Guterres made these remarks during the launch of a new UN report titled “The Security We Need: Rebalancing Military Spending for a Sustainable and Peaceful Future.”
The report paints a stark picture of global priorities, revealing that in 2024, military spending reached an all-time high of USD 2.7 trillion — equivalent to USD 334 for every person on the planet. This figure is nearly 13 times greater than the total amount of official development assistance provided by the world’s wealthiest nations and 750 times the regular budget of the United Nations.
This report focuses on the twin trajectories of rising military budgets and lagging development. It shows that sustained growth in military spending is not in line with the spirit of the Charter of the United Nations, in which Member States committed to settling international disputes by peaceful means. Increasing military expenditure also undermines sustainable development, crowds out social investment, and weakens multilateral cooperation. In conflict settings, it outright destroys development gains.
Commissioned under the Pact for the Future, the report highlights the damaging consequences of increasing military expenditures while progress toward achieving the Sustainable Development Goals (SDGs) remains far off track. It states that sustained military budget growth contradicts the UN Charter, which calls for the peaceful resolution of disputes. It also shows how such spending undermines sustainable development, crowds out essential social investments, and weakens multilateral cooperation. In conflict-affected regions, rising military expenditures often reverse hard-won development gains.
Calling upon the countries to invest more in addressing the issue of poverty, he said, “A more secure world begins by investing at least as much in fighting poverty as we do in fighting wars.”
Guterres warned that the global commitment to sustainable development is now in jeopardy. “Only one in five Sustainable Development Goal targets is on track. The financing gap is growing — and so is the cost of inaction,” he said. While acknowledging that governments have legitimate responsibilities to protect civilians, safeguard infrastructure, and address immediate threats, he stressed that lasting security cannot be achieved by military spending alone.
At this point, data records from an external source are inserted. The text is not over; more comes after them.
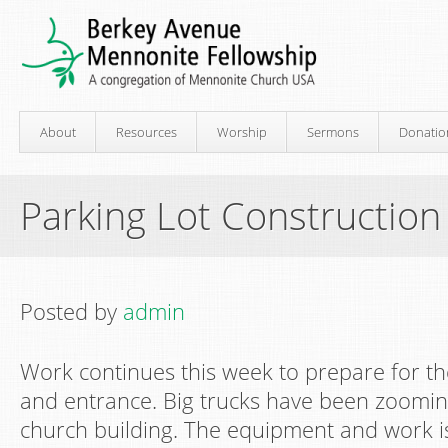
About
Resources
Worship
Sermons
Donatio
Parking Lot Construction
Posted by
admin
Work continues this week to prepare for th
and entrance. Big trucks have been zoomi
church building. The equipment and work is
Describing the report as a call to action, Guterres urged world leaders to rethink their priorities and rebalance global investments to focus on the security people truly need. He emphasised three key messages. First, he said, the current trajectory of military spending is unsustainable. “Soaring military expenditures are adding pressure to what was already a strained financial context — crowding out essential investments in health, education, job creation, protecting people from droughts and floods, and expanding opportunities for women and young people.” He added that investing in people is investing in the first line of defence against violence in any society.
Second, the Secretary-General stressed that a better path is within reach. “Budgets are choices. Redirecting even a fraction of today’s military spending could close vital gaps — putting children in school, strengthening primary healthcare, expanding clean energy and resilient infrastructure, and protecting the most vulnerable,” he said.
Third, he called for practical steps to rebalance national and global priorities. These include putting diplomacy first, ensuring transparency and accountability in defence budgets, and significantly increasing financing for development. “The evidence is clear: excessive military spending does not guarantee peace,” Guterres said. “It often undermines it — fuelling arms races, deepening mistrust and diverting resources from the very foundations of stability.”